Examino longamente o cardápio. Ainda do lado de fora, decido o que comer: sopa da estação (batata, alho-poró, maçã e cebolinha por $12) e nhoque da estação – vamos respeitar a sazonalidade! – (batatas de Jerusalém, parsnip, castanha e pesto de dente-de-leão). Sento em uma mesa à janela – as pessoas passeiam com cachorros vestindo capas de chuva caninas, uma escavadeira bloqueia metade da rua rasgando o asfalto para expor as galerias pluviais. Levanto e caminho para observar a cozinha. Há dois cozinheiros, estão fazendo minha sopa. A cozinha é enorme, espaçosa, pé-direito alto, muita amplitude e completamente aberta para o salão. Mas a imensidão da cozinha dá um sensação de distância, especialmente do fogão, lá do outro lado, como se um amplo campo separasse os cozinheiros do salão.
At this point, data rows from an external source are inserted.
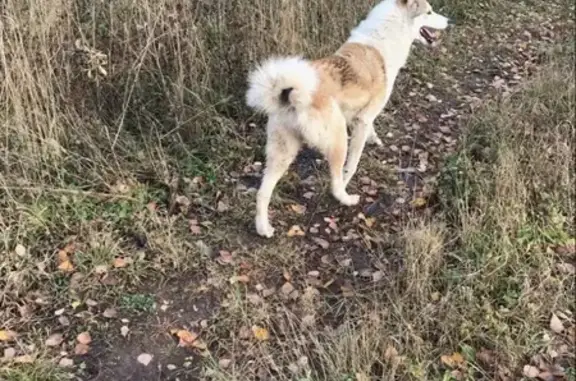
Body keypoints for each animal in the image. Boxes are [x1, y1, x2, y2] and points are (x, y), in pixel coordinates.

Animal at [245, 0, 452, 238]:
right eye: (429, 12)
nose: (449, 21)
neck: (388, 32)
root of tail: (293, 93)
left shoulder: (361, 118)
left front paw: (375, 139)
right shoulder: (362, 120)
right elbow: (352, 165)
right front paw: (347, 182)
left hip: (282, 153)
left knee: (262, 192)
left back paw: (263, 228)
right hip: (338, 140)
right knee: (334, 181)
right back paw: (345, 198)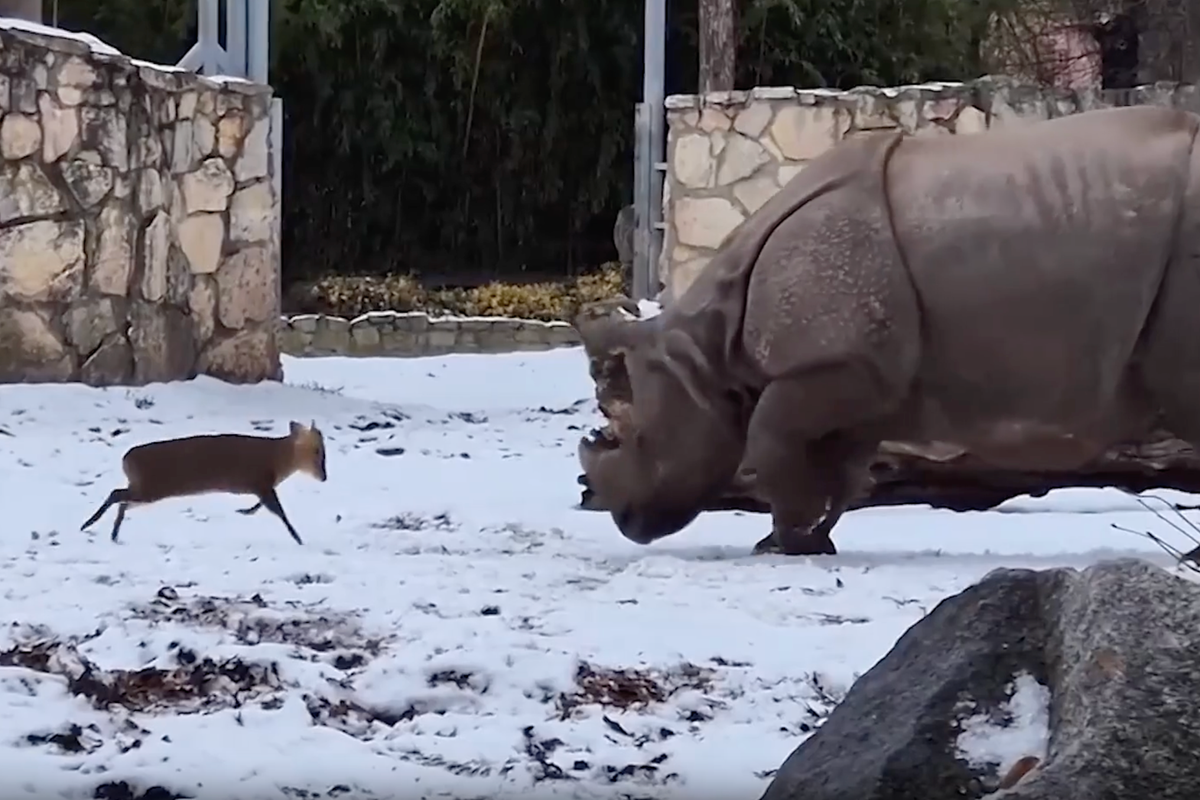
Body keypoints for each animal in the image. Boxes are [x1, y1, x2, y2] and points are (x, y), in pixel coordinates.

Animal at [576, 105, 1200, 556]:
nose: (625, 520)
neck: (707, 351)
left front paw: (783, 545)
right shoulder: (866, 377)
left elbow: (768, 439)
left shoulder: (833, 364)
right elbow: (847, 473)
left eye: (637, 438)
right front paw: (805, 541)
Não ouço o que falam, mas dão risadas. A manhã está tranquila, há só mais duas ou três meses ocupadas.
Volto para mesa e faço essas anotações. Chega a sopa. Primeira colherada e sinto uma vertigem de quem cai da cadeira. Puta que pariu. É tão aveludada e rica! Paraliso por um par de segundos e corro para a segunda. Está tudo no ponto. A temperatura não está quente que eu tenha de levar horas assoprando, nem fria de forma que esteja gelada ao final. Os pratos aquecidos ajudam, claro. Não é molho, mas está napê. A pimenta incomoda, me aquece, mas não chega a se tornar insuportável na minha boca. A maçã refresca e oferece crocância. As poças de azeite são amanteigadas e ligeiramente verdes. Talvez por ajuda da fome e da neve: melhor prato de comida que tive em NYC até agora.
A vantagem de restaurantes bistronômicos em relação aos finos é a possibilidade de simplesmente servir comida gostosa sem medo de falhar na pretensão. A possibilidade de servir uma sopa de batatas e maçã, sem ter de se preocupar em tornar o prato mais caro, pelo simples fato de que batatas e maçãs são mais gostosas que ostras e caviar.
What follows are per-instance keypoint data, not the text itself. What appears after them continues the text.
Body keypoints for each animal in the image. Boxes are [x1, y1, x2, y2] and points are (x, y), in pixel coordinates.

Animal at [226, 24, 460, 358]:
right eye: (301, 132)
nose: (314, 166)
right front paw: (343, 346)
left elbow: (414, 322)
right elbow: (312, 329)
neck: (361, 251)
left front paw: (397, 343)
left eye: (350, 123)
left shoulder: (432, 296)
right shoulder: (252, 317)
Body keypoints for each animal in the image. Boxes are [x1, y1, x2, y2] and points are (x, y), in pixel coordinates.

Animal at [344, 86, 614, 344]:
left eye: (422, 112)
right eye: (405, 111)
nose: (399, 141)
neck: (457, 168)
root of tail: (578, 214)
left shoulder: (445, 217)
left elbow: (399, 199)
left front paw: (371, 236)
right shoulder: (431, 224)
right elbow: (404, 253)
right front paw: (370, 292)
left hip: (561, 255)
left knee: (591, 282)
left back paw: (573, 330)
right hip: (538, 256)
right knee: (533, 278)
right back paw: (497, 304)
Os nhoques não são particularmente bonitos, o cheiro que sobe é do parmesão. Os nhoques estão selados, tostados e crocantes por fora, macios e elásticos por dentro: é uma borda de pizza, é igualzinho a comer borda de pizza. Acho que prefiro nhoques quebradiços como purê, não elásticos como massa de pizza. Embora tenha comido sopa de batatas agora mesmo, preferiria nhoques batatudos. Será que fazem nhoques com a mesma massa da pizza? O que significaria haver batata na pizza. Ideia: porque ninguém faz massas de pizza com adicionais? Pizza com massa de cenoura ou abóbora! Revolucionário!
O pesto de dente-de-leão acrescentou nada, não é aromático, não tem sabor. Deveria ser algo ácido, algo verde, algo refrescante. Com os vegetais ricos em amido, o prato é pesado, desce com dificuldade. Porque servir nhoque com batatas e cenoura? Cadê aquela maçã da entrada? Sofro para terminar. Não quero mais. Eu não engulo.
A garçonete simpática, mas ordinária, me oferece o cardápio de sobremesas. Bem… Não custa olhar. Nada me chama a atenção, exceto o gelato: “Black mission fig, maple walnut & chocolate” por $9. Figos, nozes, maple e chocolate? Parece uma combinação interessante, vale dez dólares. Chamo a garçonete e peço um “gelato”. Ela responde quais sabores e eu compreendo que são sabores individuais! Merda. Hesito, queria desistir, mas não consigo encontrar forças para dizer que então não vou querer. Ela vê que eu fiquei perdido e explica que posso escolher dois sabores. Bem, se posso escolher dois sabores, posso misturá-los. Não vai ser sorvete de figos, maple-nozes e chocolate, mas pode ser sorvete de dois desses. Quero chocolate, mas não estou aqui para agradar minha boca, estou aqui para explorar. Embora avaliar a qualidade do chocolate seja um grande indicativo, peço o figo e o maple-nozes. Foi um engano. Um enorme engano. Está com cristais de gelo, está insípido, está bem ruim. Ideia de jerico pedir sorvete num dia que neva.